### Task brief
Change every "double bed" in the material below to "queen bed" and keep all other text as it is. Reproduce the full text without the pictures.

### Material to process

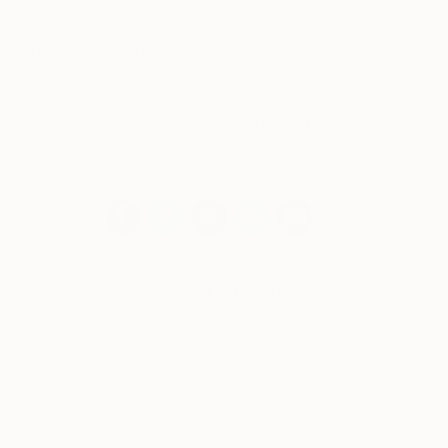
of
Houzz
)
(Image Credit Top: L:
From Marin – Limited
Edition 5 of 100
, art photography by Saatchi Art
artist
NADIA ATTURA
; R:
Pale Ravine
, an original
landscape painting by Saatchi Art artist
Ron
Cooper
)
Selected Artworks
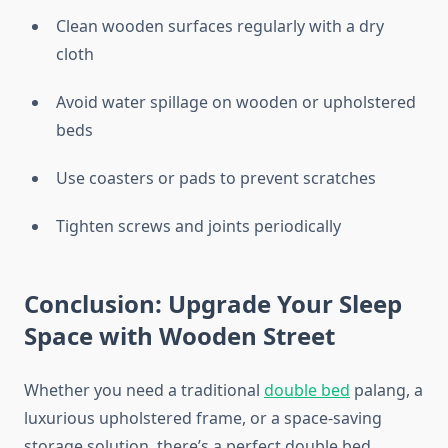
Clean wooden surfaces regularly with a dry
cloth
Avoid water spillage on wooden or upholstered
beds
Use coasters or pads to prevent scratches
Tighten screws and joints periodically
Conclusion: Upgrade Your Sleep
Space with Wooden Street
Whether you need a traditional
double bed
palang, a
luxurious upholstered frame, or a space-saving
storage solution, there’s a perfect double bed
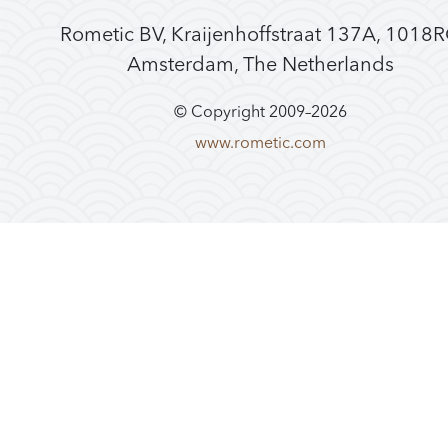
Rometic BV, Kraijenhoffstraat 137A, 1018
Amsterdam, The Netherlands
© Copyright 2009–
2026
www.rometic.com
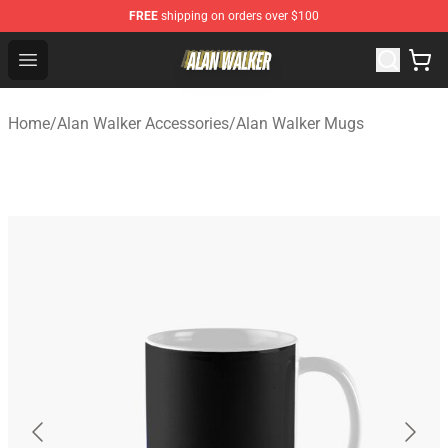
FREE
shipping on orders over $100
Alan Walker Shop - Official Alan Walker Merchandise Sto
Open menu
Home
/
Alan Walker Accessories
/
Alan Walker Mugs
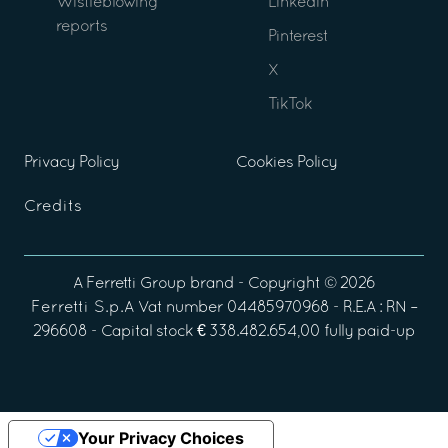
Wistleblowing
Linkedin
reports
Pinterest
X
TikTok
Privacy Policy
Cookies Policy
Credits
A
Ferretti Group
brand - Copyright ©
2026
Ferretti S.p.A
Vat number 04485970968 - R.E.A : RN –
296608 - Capital stock € 338.482.654,00 fully paid-up
Your Privacy Choices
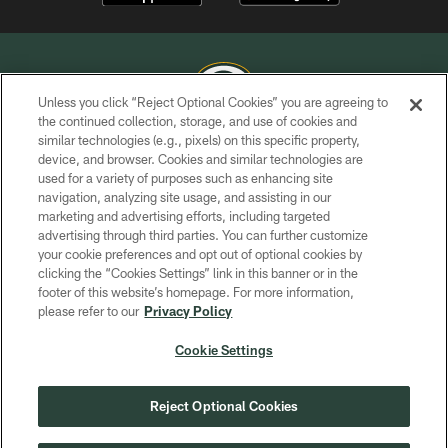
Unless you click “Reject Optional Cookies” you are agreeing to
the continued collection, storage, and use of cookies and
similar technologies (e.g., pixels) on this specific property,
COPYRIGHT © GREEN BAY PACKERS, INC.
device, and browser. Cookies and similar technologies are
used for a variety of purposes such as enhancing site
PRIVACY POLICY
navigation, analyzing site usage, and assisting in our
TERMS OF SERVICE
marketing and advertising efforts, including targeted
advertising through third parties. You can further customize
CONTACT US
your cookie preferences and opt out of optional cookies by
clicking the “Cookies Settings” link in this banner or in the
ACCESSIBILITY
footer of this website’s homepage. For more information,
SITE MAP
please refer to our
Privacy Policy
AD CHOICES
Cookie Settings
YOUR PRIVACY CHOICES
COOKIE SETTINGS
Reject Optional Cookies
PREFERENCE CENTER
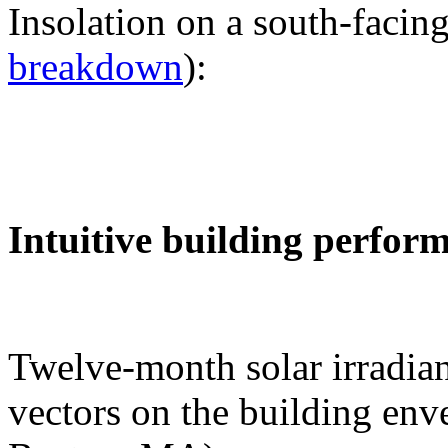
Insolation on a south-facing
breakdown
):
Intuitive building perfor
Twelve-month solar irradian
vectors on the building env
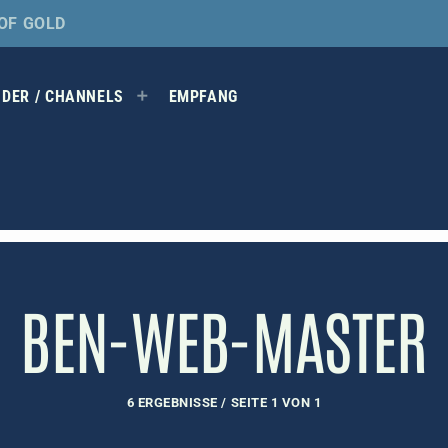
OF GOLD
DER / CHANNELS
EMPFANG
BEN-WEB-MASTER
6 ERGEBNISSE / SEITE 1 VON 1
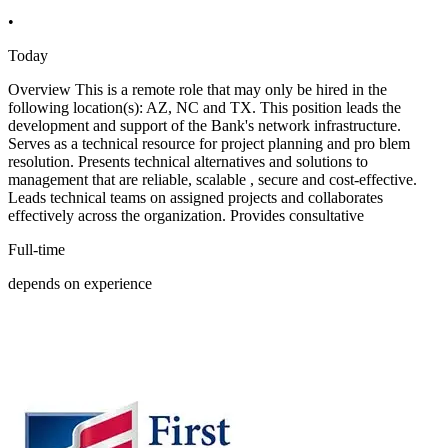
•
Today
Overview This is a remote role that may only be hired in the
following location(s): AZ, NC and TX. This position leads the
development and support of the Bank's network infrastructure.
Serves as a technical resource for project planning and pro blem
resolution. Presents technical alternatives and solutions to
management that are reliable, scalable , secure and cost-effective.
Leads technical teams on assigned projects and collaborates
effectively across the organization. Provides consultative
Full-time
depends on experience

### Finished task
of
Houzz
)
(Image Credit Top: L:
From Marin – Limited
Edition 5 of 100
, art photography by Saatchi Art
artist
NADIA ATTURA
; R:
Pale Ravine
, an original
landscape painting by Saatchi Art artist
Ron
Cooper
)
Selected Artworks
Clean wooden surfaces regularly with a dry
cloth
Avoid water spillage on wooden or upholstered
beds
Use coasters or pads to prevent scratches
Tighten screws and joints periodically
Conclusion: Upgrade Your Sleep
Space with Wooden Street
Whether you need a traditional
queen bed
palang, a
luxurious upholstered frame, or a space-saving
storage solution, there’s a perfect queen bed
Rometic BV, Kraijenhoffstraat 137A, 1018
Amsterdam, The Netherlands
© Copyright 2009–
2026
www.rometic.com
FREE
shipping on orders over $100
Alan Walker Shop - Official Alan Walker Merchandise Sto
Open menu
Home
/
Alan Walker Accessories
/
Alan Walker Mugs
Wistleblowing
Linkedin
reports
Pinterest
X
TikTok
Privacy Policy
Cookies Policy
Credits
A
Ferretti Group
brand - Copyright ©
2026
Ferretti S.p.A
Vat number 04485970968 - R.E.A : RN –
296608 - Capital stock € 338.482.654,00 fully paid-up
Your Privacy Choices
Unless you click “Reject Optional Cookies” you are agreeing to
the continued collection, storage, and use of cookies and
similar technologies (e.g., pixels) on this specific property,
COPYRIGHT © GREEN BAY PACKERS, INC.
device, and browser. Cookies and similar technologies are
used for a variety of purposes such as enhancing site
PRIVACY POLICY
navigation, analyzing site usage, and assisting in our
TERMS OF SERVICE
marketing and advertising efforts, including targeted
advertising through third parties. You can further customize
CONTACT US
your cookie preferences and opt out of optional cookies by
clicking the “Cookies Settings” link in this banner or in the
ACCESSIBILITY
footer of this website’s homepage. For more information,
SITE MAP
please refer to our
Privacy Policy
AD CHOICES
Cookie Settings
YOUR PRIVACY CHOICES
COOKIE SETTINGS
Reject Optional Cookies
PREFERENCE CENTER
Insolation on a south-facing
breakdown
):
Intuitive building perfor
Twelve-month solar irradian
vectors on the building env
OF GOLD
DER / CHANNELS
EMPFANG
BEN-WEB-MASTER
6 ERGEBNISSE / SEITE 1 VON 1
•
Today
Overview This is a remote role that may only be hired in the
following location(s): AZ, NC and TX. This position leads the
development and support of the Bank's network infrastructure.
Serves as a technical resource for project planning and pro blem
resolution. Presents technical alternatives and solutions to
management that are reliable, scalable , secure and cost-effective.
Leads technical teams on assigned projects and collaborates
effectively across the organization. Provides consultative
Full-time
depends on experience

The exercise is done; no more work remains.